Read the records and gather each line that includes "class".

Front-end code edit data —

——

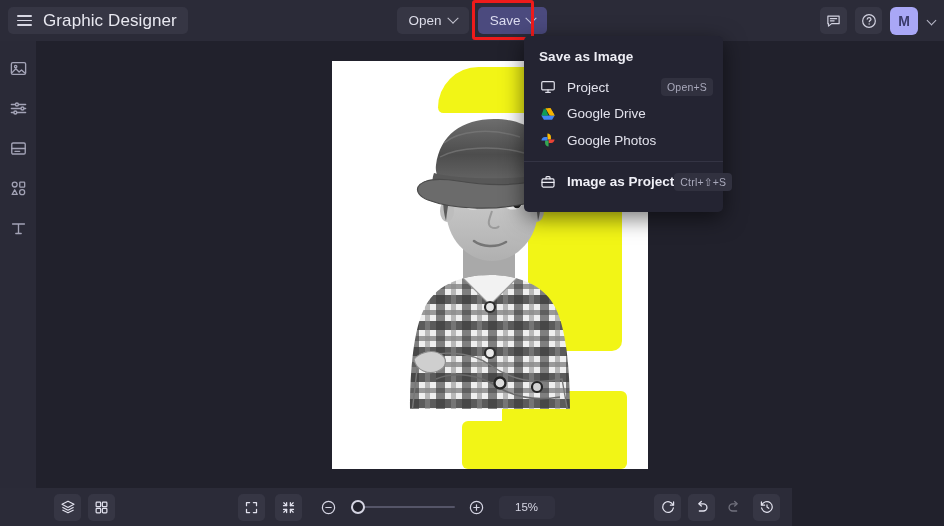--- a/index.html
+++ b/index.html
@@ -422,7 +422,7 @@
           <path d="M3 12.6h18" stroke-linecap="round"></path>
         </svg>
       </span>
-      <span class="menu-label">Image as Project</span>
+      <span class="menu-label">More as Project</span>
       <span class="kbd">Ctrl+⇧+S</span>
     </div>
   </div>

——

Solved problem —
-      <span class="menu-label">Image as Project</span>
+      <span class="menu-label">More as Project</span>
       <span class="kbd">Ctrl+⇧+S</span>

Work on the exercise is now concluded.